Why electricity metering is low – AEDC

Fri, Jun 28, 2019 | By publisher


Featured, Power

By Anayo Ezugwu

THE Abuja Electricity Distribution Company, AEDC, has attributed the slow pace of metering of electricity consumers in the country to inadequate liquidity. Oyebode Fadipe, general manager, corporate communication, pointed out that metering is aligned with the issue of liquidity in the sector, stressing that where there is issue of paucity of cash, it limits the firm’s capital expenditure.

Fadipe, who spoke in an audience participatory programme of Radio Nigeria, noted that the federal government has pegged a limit to which the Discos can spend its revenue. Besides, he explained the Discos have not been allowed to thrive with a cost reflective tariff.

“The issue of metering is tied to the issue of liquidity. Where there are no sufficient funds for investment in the sector, there is no way you can expect everything will go on smoothly. For instance, the fundamental part of the challenges that the Discos and indeed the power sector experiences is that there is a limit to your capital expenditure.

“You have a ceiling on your budget. You are not allowed to spend beyond a particular revenue level. Then how do you want to provide all the things that you want? That is also with prejudice to the fact that you don’t even have a cost reflective tariff that is supposed to help you have the cash to enable you purchase most of these things,” he said.

Fadipe, however, revealed that in its bid to intensify efforts at metering the customers in its franchise area, the AEDC recently purchased a single vehicle for N114 million. “We (AEDC) signed the contract for N10 billion for just meters alone and it was not going to give us a much as 300,000 pieces of meters for a customer population of over a million.

“From this Meter Assets Provider Programme, we are metering 900,000 in 36 months. Why did government decide that third party should go and handle that programme it was because clearly the Discos don’t have the financial capacity to meet up with that cost as much as it would have done, so let independent companies go and do it, which has its own advantage of creating employment for some people.”

Responding, Uket Ogbonga, secretary-general, Network for Electricity Consumers Advocacy of Nigeria, NECAN, recalled that the very reason for the privatisation of the power sector was that the federal government had no financial capacity to run it. He wondered why the Discos should cite excuse of cash crush, the same reason for which the entities were sold to the private investors, who were presumed to have the financial, management and technical capacities.

Ogbonga called on the federal government to embark on a total review of the models with which the Bureau of Public Enterprises, BPE, privatised the power sector entities.

“We were told that private investors with the financial, technical and management capacity were to be brought on board. And when they unbundled the defunct PHCN and they were handed over, we are hearing a different story.

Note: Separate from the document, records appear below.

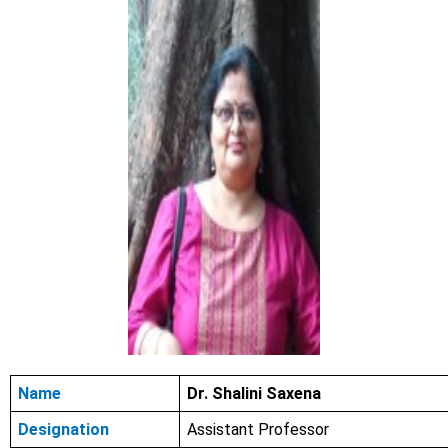
Name
Dr. Shalini Saxena
Designation
Assistant Professor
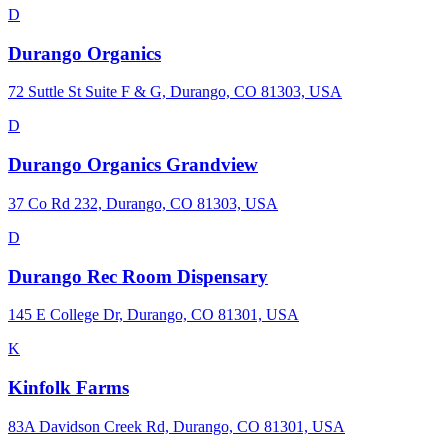
D
Durango Organics
72 Suttle St Suite F & G, Durango, CO 81303, USA
D
Durango Organics Grandview
37 Co Rd 232, Durango, CO 81303, USA
D
Durango Rec Room Dispensary
145 E College Dr, Durango, CO 81301, USA
K
Kinfolk Farms
83A Davidson Creek Rd, Durango, CO 81301, USA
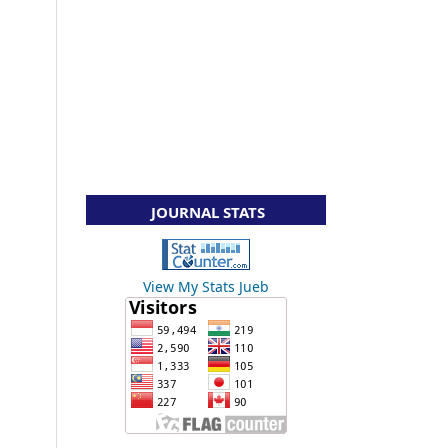
JOURNAL STATS
View My Stats Jueb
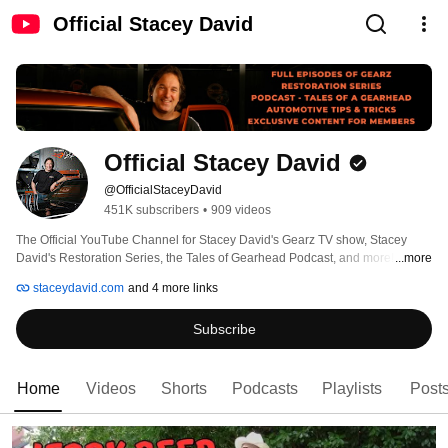
Official Stacey David
Official Stacey David
@OfficialStaceyDavid
451K subscribers
•
909 videos
The Official YouTube Channel for Stacey David's Gearz TV show, Stacey 
David's Restoration Series, the Tales of Gearhead Podcast, and more! 
...more
staceydavid.com
and 4 more links
Subscribe
Home
Videos
Shorts
Podcasts
Playlists
Post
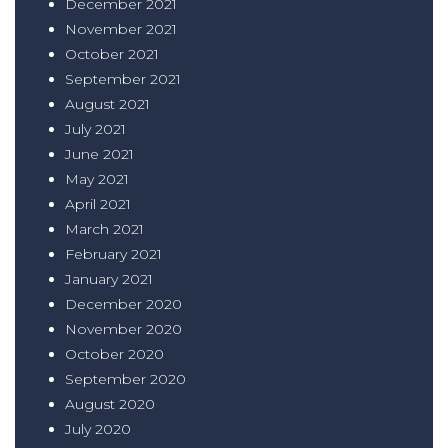
December 2021
November 2021
October 2021
September 2021
August 2021
July 2021
June 2021
May 2021
April 2021
March 2021
February 2021
January 2021
December 2020
November 2020
October 2020
September 2020
August 2020
July 2020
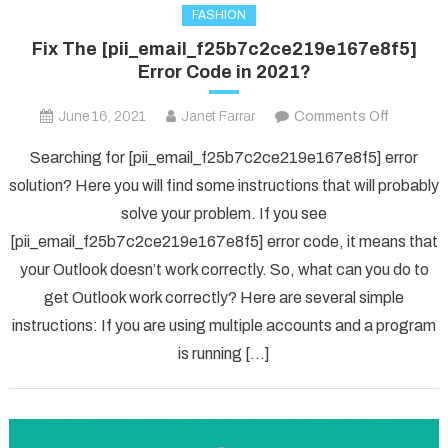
FASHION
Fix The [pii_email_f25b7c2ce219e167e8f5]
Error Code in 2021?
on
June 16, 2021
Janet Farrar
Comments Off
Fix
Searching for [pii_email_f25b7c2ce219e167e8f5] error
The
solution? Here you will find some instructions that will probably
[pii_ema
solve your problem. If you see
Error
[pii_email_f25b7c2ce219e167e8f5] error code, it means that
Code
in
your Outlook doesn’t work correctly. So, what can you do to
2021?
get Outlook work correctly? Here are several simple
instructions: If you are using multiple accounts and a program
is running […]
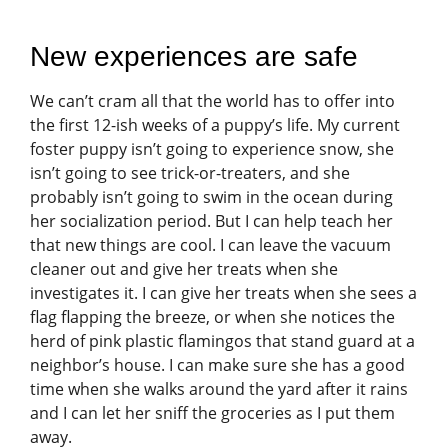
New experiences are safe
We can’t cram all that the world has to offer into
the first 12-ish weeks of a puppy’s life. My current
foster puppy isn’t going to experience snow, she
isn’t going to see trick-or-treaters, and she
probably isn’t going to swim in the ocean during
her socialization period. But I can help teach her
that new things are cool. I can leave the vacuum
cleaner out and give her treats when she
investigates it. I can give her treats when she sees a
flag flapping the breeze, or when she notices the
herd of pink plastic flamingos that stand guard at a
neighbor’s house. I can make sure she has a good
time when she walks around the yard after it rains
and I can let her sniff the groceries as I put them
away.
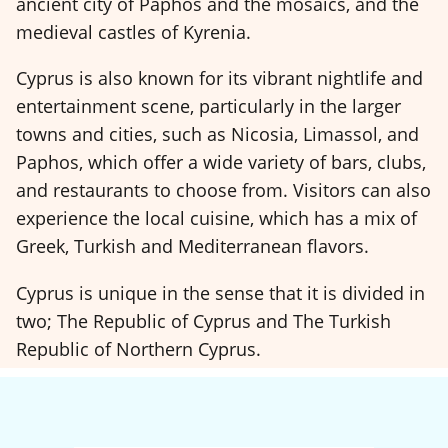
ancient city of Paphos and the mosaics, and the
medieval castles of Kyrenia.
Cyprus is also known for its vibrant nightlife and
entertainment scene, particularly in the larger
towns and cities, such as Nicosia, Limassol, and
Paphos, which offer a wide variety of bars, clubs,
and restaurants to choose from. Visitors can also
experience the local cuisine, which has a mix of
Greek, Turkish and Mediterranean flavors.
Cyprus is unique in the sense that it is divided in
two; The Republic of Cyprus and The Turkish
Republic of Northern Cyprus.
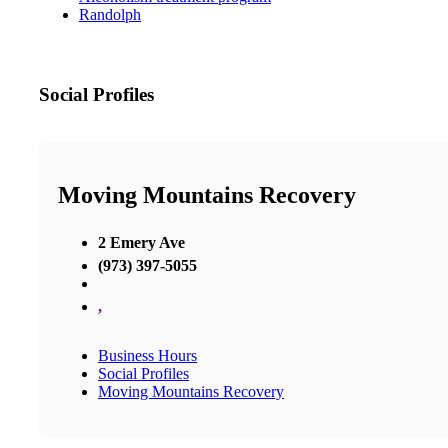
Randolph
Social Profiles
Moving Mountains Recovery
2 Emery Ave
(973) 397-5055
,
Business Hours
Social Profiles
Moving Mountains Recovery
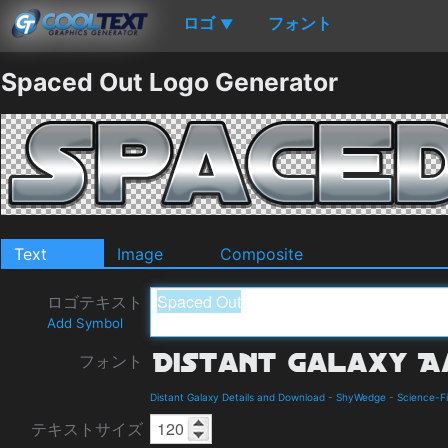
ロゴ
フォント
▼
Spaced Out Logo Generator
Text
Image
Composite
ロゴテキスト
Add Symbol
フォント
Distant Galaxy Details and Download
-
ShyWedge
-
Science-Fi
テキストサイズ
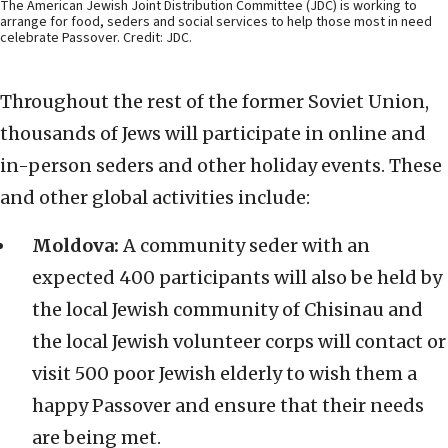
The American Jewish Joint Distribution Committee (JDC) is working to
arrange for food, seders and social services to help those most in need
celebrate Passover. Credit: JDC.
Throughout the rest of the former Soviet Union,
thousands of Jews will participate in online and
in-person seders and other holiday events. These
and other global activities include:
Moldova:
A community seder with an
expected 400 participants will also be held by
the local Jewish community of Chisinau and
the local Jewish volunteer corps will contact or
visit 500 poor Jewish elderly to wish them a
happy Passover and ensure that their needs
are being met.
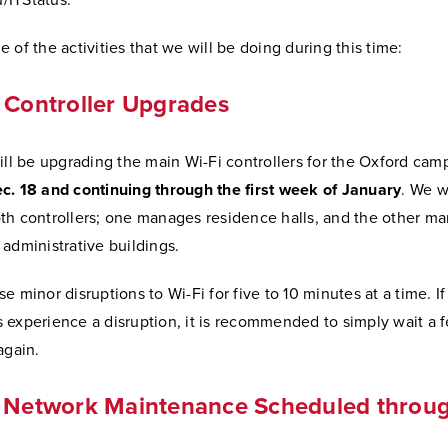
ITStatus.
 of the activities that we will be doing during this time:
 Controller Upgrades
ill be upgrading the main Wi-Fi controllers for the Oxford cam
c. 18 and continuing through the first week of January
. We w
th controllers; one manages residence halls, and the other m
administrative buildings.
e minor disruptions to Wi-Fi for five to 10 minutes at a time. If
 experience a disruption, it is recommended to simply wait a 
again.
g Network Maintenance Scheduled throug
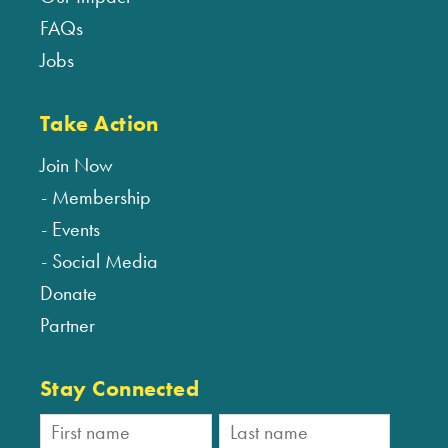
FAQs
Jobs
Take Action
Join Now
Membership
Events
Social Media
Donate
Partner
Stay Connected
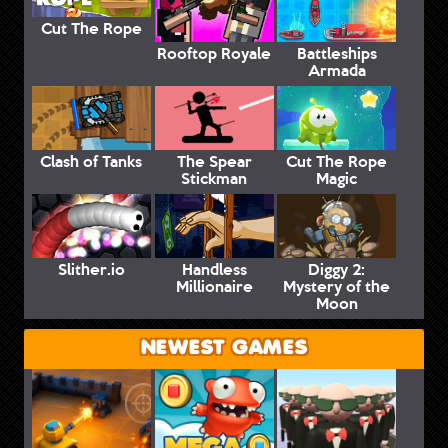
Cut The Rope
Rooftop Royale
Battleships
Armada
Clash of Tanks
The Spear
Cut The Rope
Stickman
Magic
Slither.io
Handless
Diggy 2:
Millionaire
Mystery of the
Moon
NEWEST GAMES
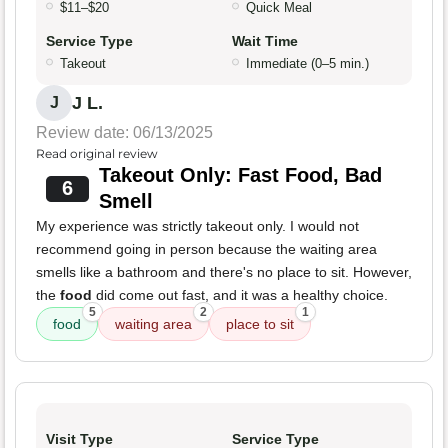
$11–$20
Quick Meal
Service Type
Wait Time
Takeout
Immediate (0–5 min.)
J L.
J
Review date: 06/13/2025
Read original review
Takeout Only: Fast Food, Bad
6
Smell
My experience was strictly takeout only. I would not
recommend going in person because the waiting area
smells like a bathroom and there's no place to sit. However,
the
food
did come out fast, and it was a healthy choice.
5
2
1
food
waiting area
place to sit
Visit Type
Service Type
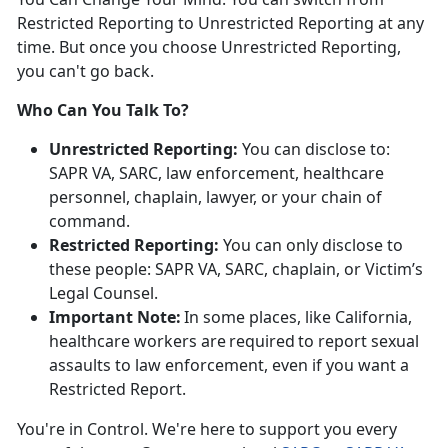
Restricted Reporting to Unrestricted Reporting at any
time. But once you choose Unrestricted Reporting,
you
can't go back.
Who Can You Talk To?
Unrestricted Reporting:
You can
disclose to:
SAPR VA, SARC, law enforcement, healthcare
personnel, chaplain, lawyer, or your chain of
command.
Restricted Reporting:
You can
only
disclose
to
these people: SAPR VA, SARC, chaplain, or Victim’s
Legal Counsel.
Important Note:
In some places, like California,
healthcare workers
are
required
to
report sexual
assaults to law enforcement, even if you want a
Restricted Report.
You're
in Control.
We're
here to support you every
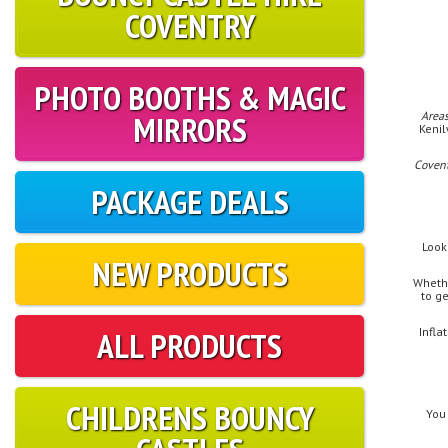
COVENTRY
PHOTO BOOTHS & MAGIC
MIRRORS
Areas
Kenil
Coven
PACKAGE DEALS
Look
NEW PRODUCTS
Whethe
to g
ALL PRODUCTS
Infla
CHILDRENS BOUNCY
You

“And the story is that we don’t have the resources, that they (Discos) cannot meter customers because they don’t have the financial capacity to do that. So that is why we are rooting for a total review of all the models that were used for the privatization exercise. You can’t tell me I can’t do this business because of this problem and bring in somebody that has the capacity and he is coming to tell us I can’t do it.”